Being a charity trustee in the current political and economic environment does not always feel comfortable. There are many reasons for this.
Large or small, local or national - charities are facing common problems of reduced income and, if they are charities concerned with social issues, often increased demand for their services.
In spite of the Social Value Act, public sector commissioning and procurement is increasingly favouring the large corporate sector providers and / or putting price before quality, let alone 'social impact'. When they are let, contracts are all too often prescriptive and reduce the sector's ability to innovate and to be responsive.
Local infrastructure bodies and their developmental capacity are being squeezed, and too many have had to close or very seriously curtail their activities and offer to the local sector. Indeed, many local authorities and their public sector partners have heavy-handedly dismantled the partnership architecture that was supposed to provide an opportunity for the sector to have a local voice with the public sector.
National and sometimes local politicians are challenging the right of charities to campaign and to speak up for their beneficiaries and communities. This is particularly the case when charities are in receipt of public money.
What bitter irony then that we are continuously being told by these same politicians and local leaders that they wish to see, promote and support a strong civil society underpinned by effective independent charities.
Consequently when sitting around a board table or in smaller charities undertaking voluntary work for the charity, many trustees could be forgiven for wondering why they are still there doing what they are doing.
There is a whole series of articles to be written about the role and the motivation of charity trustees, and this is not the place for such a dissertation. However, I do believe that it is essential that faced with their various contemporary challenges and the resultant difficult decisions, charity trustees should dig deep into their souls and focus on the charity's mission and uphold its values.
In practice this means putting the mission before the organisation and self-interest of either trustees or staff. Now this is not a call for charities to abandon their duty of care and responsibilities to be exemplar employers - far from it. It does mean, however, being prepared when necessary to take tough decisions including potentially merging the charity with another one, collaborating with the business sector, downsizing the operation, closing services and/or adopting unpopular positions on public policy issues. It means being prepared to challenge orthodoxy and vested interests, ask the question 'why', and being willing to experiment and take calculated risks. And above all, it requires trustees to understand their organisation's structures, finances, asset base and most importantly both the views of service users and beneficiaries, and the real 'impact' that the charity does (or does not) make.
Every pound spent should be accounted for in terms of its impact and contribution to the charity's mission. This enables trustees and their senior leadership teams to make rational choices, and to be properly accountable.

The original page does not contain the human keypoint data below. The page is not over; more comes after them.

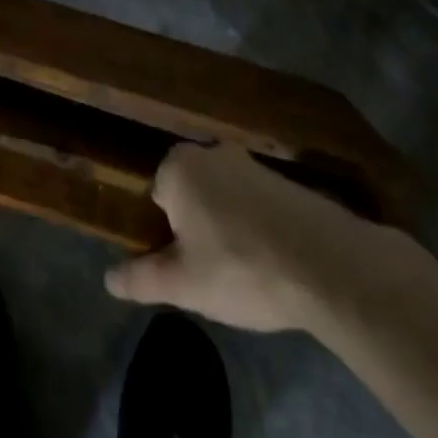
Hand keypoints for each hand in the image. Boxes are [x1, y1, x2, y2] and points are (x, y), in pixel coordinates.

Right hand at [105, 143, 426, 335]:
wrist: (328, 264)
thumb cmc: (240, 267)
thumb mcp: (183, 284)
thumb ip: (142, 278)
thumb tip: (108, 278)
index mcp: (179, 166)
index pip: (157, 196)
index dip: (165, 234)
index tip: (182, 265)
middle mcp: (212, 152)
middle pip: (192, 193)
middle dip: (196, 227)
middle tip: (211, 272)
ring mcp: (253, 163)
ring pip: (226, 198)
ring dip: (229, 228)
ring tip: (246, 273)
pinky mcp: (288, 181)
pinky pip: (258, 204)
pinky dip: (259, 228)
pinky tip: (274, 264)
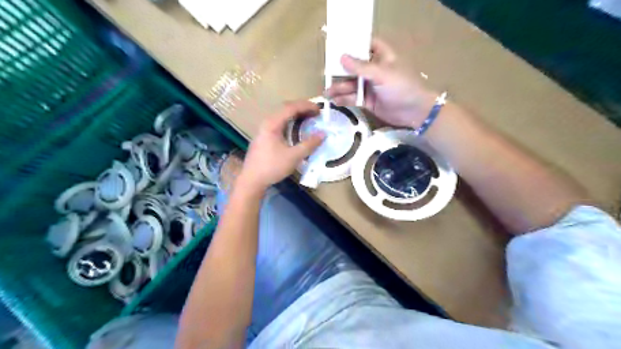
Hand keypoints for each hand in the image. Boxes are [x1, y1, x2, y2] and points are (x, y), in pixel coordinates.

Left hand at [238, 103, 324, 190]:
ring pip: (282, 116)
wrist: (252, 180)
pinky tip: (297, 129)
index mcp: (272, 123)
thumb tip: (323, 134)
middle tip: (316, 113)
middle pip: (286, 108)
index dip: (307, 106)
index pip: (291, 107)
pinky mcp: (264, 136)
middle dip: (302, 108)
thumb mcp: (294, 156)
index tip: (319, 110)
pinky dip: (291, 122)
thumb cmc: (272, 167)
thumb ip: (309, 144)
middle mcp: (267, 122)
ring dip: (296, 115)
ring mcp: (264, 129)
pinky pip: (279, 123)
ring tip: (309, 119)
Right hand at [326, 39, 435, 127]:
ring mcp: (370, 86)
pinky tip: (335, 101)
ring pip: (351, 85)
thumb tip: (342, 57)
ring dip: (339, 88)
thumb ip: (361, 67)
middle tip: (325, 76)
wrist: (414, 111)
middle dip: (340, 72)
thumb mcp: (382, 74)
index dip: (353, 46)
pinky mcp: (368, 101)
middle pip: (353, 68)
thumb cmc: (401, 86)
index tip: (337, 48)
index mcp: (381, 56)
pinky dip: (345, 99)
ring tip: (326, 94)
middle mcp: (374, 70)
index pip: (366, 45)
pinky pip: (354, 98)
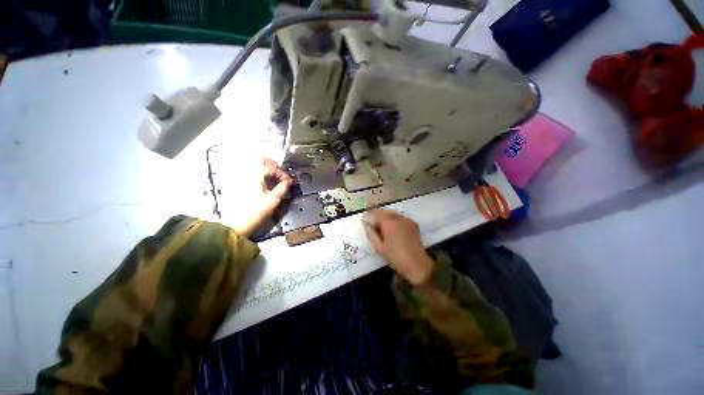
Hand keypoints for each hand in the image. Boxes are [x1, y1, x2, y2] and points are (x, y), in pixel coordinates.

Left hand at [222, 158, 291, 236]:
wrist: (236, 223)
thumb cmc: (256, 211)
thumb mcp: (273, 200)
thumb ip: (282, 188)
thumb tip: (289, 181)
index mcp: (255, 175)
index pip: (271, 168)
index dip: (282, 173)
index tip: (288, 181)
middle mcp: (246, 172)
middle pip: (259, 160)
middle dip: (272, 164)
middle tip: (280, 173)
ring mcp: (239, 176)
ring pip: (252, 164)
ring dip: (264, 167)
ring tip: (272, 176)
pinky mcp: (235, 183)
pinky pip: (247, 171)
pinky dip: (257, 172)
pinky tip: (262, 181)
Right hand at [362, 209, 433, 285]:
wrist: (417, 264)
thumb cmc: (395, 257)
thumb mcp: (379, 247)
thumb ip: (371, 234)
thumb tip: (366, 225)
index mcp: (388, 222)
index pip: (374, 213)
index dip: (367, 216)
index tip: (363, 220)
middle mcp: (398, 217)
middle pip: (384, 212)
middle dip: (376, 216)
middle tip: (372, 225)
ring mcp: (406, 219)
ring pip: (392, 214)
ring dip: (385, 218)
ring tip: (382, 228)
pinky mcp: (413, 223)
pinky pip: (400, 218)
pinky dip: (394, 221)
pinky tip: (393, 230)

Anecdotally, far too often I hear about charities where the trustees and their thinking seems either fossilised by fear, lack of imagination or by a desire to maintain an unsustainable management structure, office accommodation or a service that no longer makes a positive impact. Such approaches are probably contrary to the legal duties of a charity trustee and board, and they are certainly out-with the values and behaviours that should be expected.
Trustees have to be ready to take advice and not always from within the sector or from those in the trustee's normal comfort zone. It means being ready to challenge senior staff, and to involve all staff, and wherever possible service users in the debate about future options.
Fundamentally, it requires bold and effective leadership from trustees, especially from the chairs of charity boards. And for trustees to follow through and demonstrate this leadership, both strategically and through their behaviours.
I predict that the next few years will be both very challenging and uncomfortable, and simultaneously very exciting and reinvigorating for many charity boards and their trustees.
Many of the country's oldest charities were established to fight social injustice in some of the cruellest social, economic and political conditions. The same spirit of mission and the same values that inspired and drove the founders of such charities must be seen, heard, practiced and honoured across this country's diverse and vital charity sector.